I watched Youth, a movie by Paolo Sorrentino. I chose it because of its cast (Michael Caine, Harvey Keitel, Paul Dano) and because the trailer looked like something I’d want to see. There is a naked woman in there, too!
Well, you should see it, too. It’s like a choreography of small scenes, loosely joined, dripping implicit wisdom about life, beauty —physical, musical, natural, architectural, etc.—, love, getting old and coming to accept it, death, principles and when to forget them.

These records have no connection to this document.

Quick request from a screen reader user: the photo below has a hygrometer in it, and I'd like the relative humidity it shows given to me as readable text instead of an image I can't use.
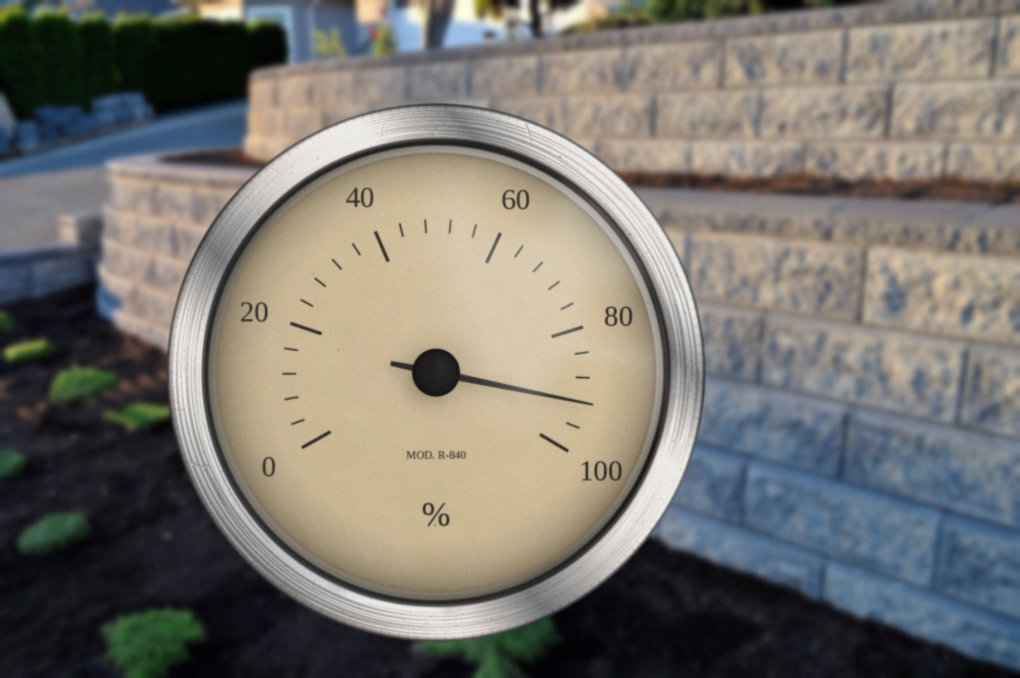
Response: 92 %
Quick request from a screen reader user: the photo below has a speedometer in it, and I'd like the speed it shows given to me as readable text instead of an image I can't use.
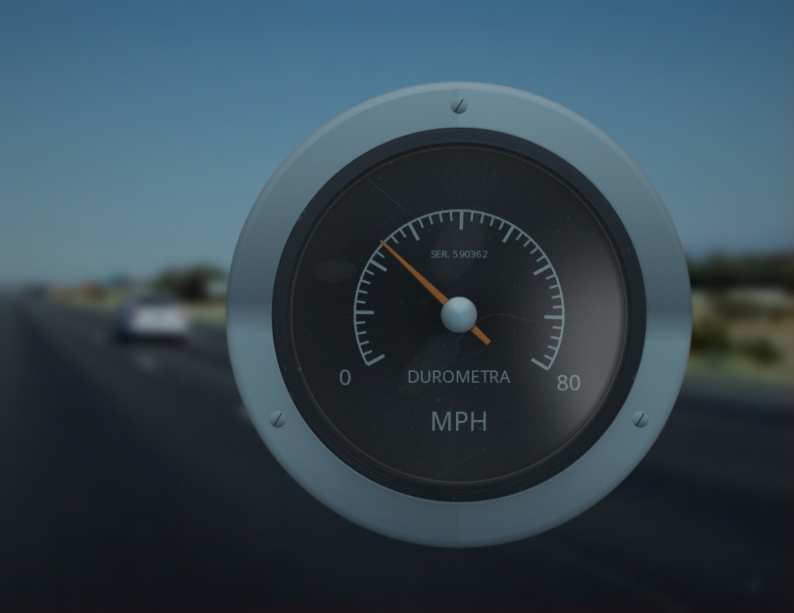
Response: 24 mph
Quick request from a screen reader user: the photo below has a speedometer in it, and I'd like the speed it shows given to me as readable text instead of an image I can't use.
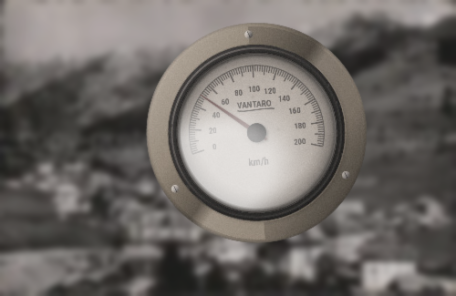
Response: 50 km/h
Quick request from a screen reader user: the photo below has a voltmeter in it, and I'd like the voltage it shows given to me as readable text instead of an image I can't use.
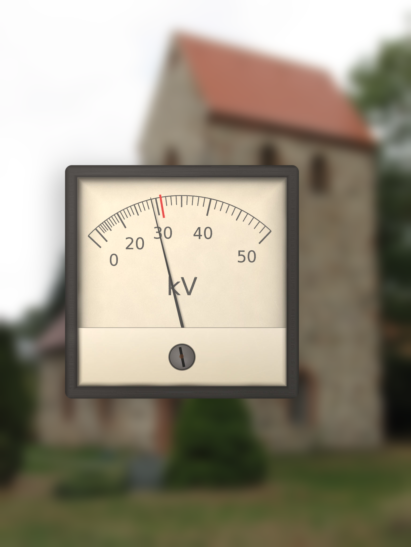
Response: 29 kV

Here’s what Paul Dano’s character, a young American actor who can’t come to terms with the idea that the role most people know him for is one he doesn’t quite like, has to say after staying in the Swiss spa hotel:
I’ve been studying all the hotel guests for weeks now. […] And I’ve finally come to a conclusion… I have to choose. I have to choose what is really worth telling, horror or desire. And I choose desire. You, each one of you, you opened my eyes. You have made me see that I should not be wasting my time on the senselessness of horror. […] I wanna tell about your desire, my desire. So pure, so impossible, so immoral, it doesn’t matter; because that’s what makes us alive.
I remember being there for older people I knew, and this is so right. For some of them, their eyes told you about their non-desire, about the only thing that was left: they wanted to leave. For others, though, there was only sadness and a hint of fear. For them I was so sad, because they hadn’t had their fill of life.
Somehow, in a crazy shortcut, I think of Mike Monteiro’s One person’s history of Twitter, from beginning to end and how you have to choose. You have to choose between hatred, fear, tolerating all of this, or walking away and deciding to share beautiful things, as perhaps an indirect way to show your desire for life.
Call me naive, I don’t care. I prefer my naiveté to cynicism.
I’m still full of desire. Desires, even. This makes me alive.